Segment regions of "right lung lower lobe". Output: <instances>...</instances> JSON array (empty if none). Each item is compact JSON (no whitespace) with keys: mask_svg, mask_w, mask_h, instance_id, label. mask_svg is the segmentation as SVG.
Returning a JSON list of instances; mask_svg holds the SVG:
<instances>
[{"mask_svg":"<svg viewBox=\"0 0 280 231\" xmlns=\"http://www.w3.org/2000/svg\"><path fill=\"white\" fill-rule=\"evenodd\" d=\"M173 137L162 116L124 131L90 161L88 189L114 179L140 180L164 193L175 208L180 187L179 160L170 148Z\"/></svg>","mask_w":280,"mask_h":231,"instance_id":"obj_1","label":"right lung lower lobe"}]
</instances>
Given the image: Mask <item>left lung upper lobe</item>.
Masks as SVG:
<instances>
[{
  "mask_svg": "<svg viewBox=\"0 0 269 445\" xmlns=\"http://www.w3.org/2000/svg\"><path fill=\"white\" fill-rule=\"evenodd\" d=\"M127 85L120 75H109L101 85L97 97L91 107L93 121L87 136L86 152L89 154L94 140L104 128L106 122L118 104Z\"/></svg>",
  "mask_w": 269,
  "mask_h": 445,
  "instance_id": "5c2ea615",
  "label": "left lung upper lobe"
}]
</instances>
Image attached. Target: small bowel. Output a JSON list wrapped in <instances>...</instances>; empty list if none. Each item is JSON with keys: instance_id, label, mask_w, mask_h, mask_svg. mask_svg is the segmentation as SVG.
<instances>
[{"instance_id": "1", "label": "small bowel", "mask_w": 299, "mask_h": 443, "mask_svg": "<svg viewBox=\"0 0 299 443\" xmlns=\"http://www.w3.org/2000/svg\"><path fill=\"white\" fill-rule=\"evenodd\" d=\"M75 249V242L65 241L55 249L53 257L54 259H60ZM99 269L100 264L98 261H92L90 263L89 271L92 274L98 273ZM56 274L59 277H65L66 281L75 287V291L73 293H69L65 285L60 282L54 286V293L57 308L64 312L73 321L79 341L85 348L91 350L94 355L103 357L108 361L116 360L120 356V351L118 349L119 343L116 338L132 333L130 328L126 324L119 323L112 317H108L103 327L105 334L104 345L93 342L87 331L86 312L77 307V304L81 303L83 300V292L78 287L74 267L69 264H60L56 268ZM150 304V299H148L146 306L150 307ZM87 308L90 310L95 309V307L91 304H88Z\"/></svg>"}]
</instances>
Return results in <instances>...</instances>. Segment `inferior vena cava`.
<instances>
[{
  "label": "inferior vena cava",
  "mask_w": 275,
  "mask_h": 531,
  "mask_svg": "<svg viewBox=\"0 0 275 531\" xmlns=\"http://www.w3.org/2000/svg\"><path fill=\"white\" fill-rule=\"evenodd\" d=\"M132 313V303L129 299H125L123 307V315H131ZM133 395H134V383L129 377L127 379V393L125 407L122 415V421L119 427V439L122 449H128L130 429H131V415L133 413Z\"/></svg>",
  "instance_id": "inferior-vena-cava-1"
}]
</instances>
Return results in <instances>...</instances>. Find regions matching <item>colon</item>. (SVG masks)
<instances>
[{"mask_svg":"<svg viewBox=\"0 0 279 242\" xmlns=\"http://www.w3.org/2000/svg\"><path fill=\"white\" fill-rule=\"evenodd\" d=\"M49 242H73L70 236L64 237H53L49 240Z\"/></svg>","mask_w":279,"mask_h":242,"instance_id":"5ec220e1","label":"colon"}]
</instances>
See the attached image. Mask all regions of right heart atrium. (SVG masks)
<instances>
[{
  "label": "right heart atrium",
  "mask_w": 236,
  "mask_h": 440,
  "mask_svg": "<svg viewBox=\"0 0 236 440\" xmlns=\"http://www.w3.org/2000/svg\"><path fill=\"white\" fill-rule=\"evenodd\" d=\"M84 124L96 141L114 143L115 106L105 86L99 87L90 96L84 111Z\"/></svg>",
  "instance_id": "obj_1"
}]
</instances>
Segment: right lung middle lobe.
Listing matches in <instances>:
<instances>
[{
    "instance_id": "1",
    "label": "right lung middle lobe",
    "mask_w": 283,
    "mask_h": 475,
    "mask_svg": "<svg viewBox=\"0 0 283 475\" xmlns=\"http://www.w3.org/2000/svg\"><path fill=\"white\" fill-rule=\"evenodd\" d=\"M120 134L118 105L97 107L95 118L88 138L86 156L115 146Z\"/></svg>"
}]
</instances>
++++++++++
=== What is required ===
Please count the lines in the entries above that contain the string "colon" and reply with that number alone.

=== Task output ===
2